The answer is never “the QED Compounder pre-sorts input from the Hefting database in order to facilitate the Rigwelting process.” Even if these things are technically true (and who could tell?), they’re meaningless.
Not to say that a quick summary of the process is worthless. It simply has to make sense:
“The Intake Group reviews personnel records from a new pension plan and makes sure they can go into our system so we can analyze them. Once the Intake Group finishes, we cross-check the new account in our system to uncover any conflicts with the data as it appeared in the original system. The team at the Resolution Desk handles the conflicts that can’t be fixed quickly.”
9. Don’t go into great detail describing the wonderfulness of the business, the product, or the CEO.
As Bear Bryant said once about the motivational codswallop so beloved at alumni dinners, “People love to hear that shit. Winning inspires my boys.”
Certainly you want people to recognize the good qualities–what makes the company and its product valuable to the customer (and thus to the shareholder). Since people in structured organizational learning already work for the outfit, they’ve already got plenty of information, and most likely an opinion, about its world-class, paradigm-shifting splendor.
10. Try to leave out the parts people don’t learn.
What don’t people learn?
They don’t learn what’s trivial (except to get through the unavoidable Jeopardy-style quiz). They don’t learn what doesn’t relate to their job (or to a job they’d like to have). They don’t learn what they don’t get a chance to practice. They don’t learn what they don’t need to learn because they already know where to look it up when they need to.
And they especially don’t learn what they knew before they got there.
If it sounds like “training,” redo it.
Training, learning, performance — these are all variations on a theme. I believe if you talk too much about the process of how you train, or how you learn, people nod off quickly.
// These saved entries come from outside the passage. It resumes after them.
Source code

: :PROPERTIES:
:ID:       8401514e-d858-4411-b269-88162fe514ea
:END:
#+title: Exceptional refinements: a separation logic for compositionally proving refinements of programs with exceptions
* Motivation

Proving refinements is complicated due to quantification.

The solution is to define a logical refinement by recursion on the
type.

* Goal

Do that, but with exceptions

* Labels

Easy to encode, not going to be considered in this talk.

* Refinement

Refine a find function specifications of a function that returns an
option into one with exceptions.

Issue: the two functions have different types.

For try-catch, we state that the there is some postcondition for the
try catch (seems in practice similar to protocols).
This is especially true of the beloved rituals of the Stand-Up Instructor: icebreakers, going-around-the-room introductions, that creative nine-dot puzzle, and your expectations for this course.
I do think it’s good to find out what people want or hope or expect, but really: if this is a workshop on designing job aids, then assuming I could read the sign at the front, I’m not here for Assumptive-Close Selling for the INFP.